- [THE PROBLEM]: Each line of the records below needs repeating exactly. Skip the pictures.
** SUPPLIED ENTRIES follows **
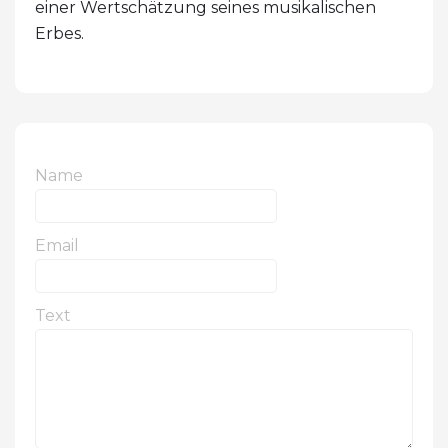
einer Wertschätzung seines musikalischen
Erbes.
Name
Email
Text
** End of SUPPLIED ENTRIES **
- [YOUR RESPONSE]:
einer Wertschätzung seines musikalischen
Erbes.
Name
Email
Text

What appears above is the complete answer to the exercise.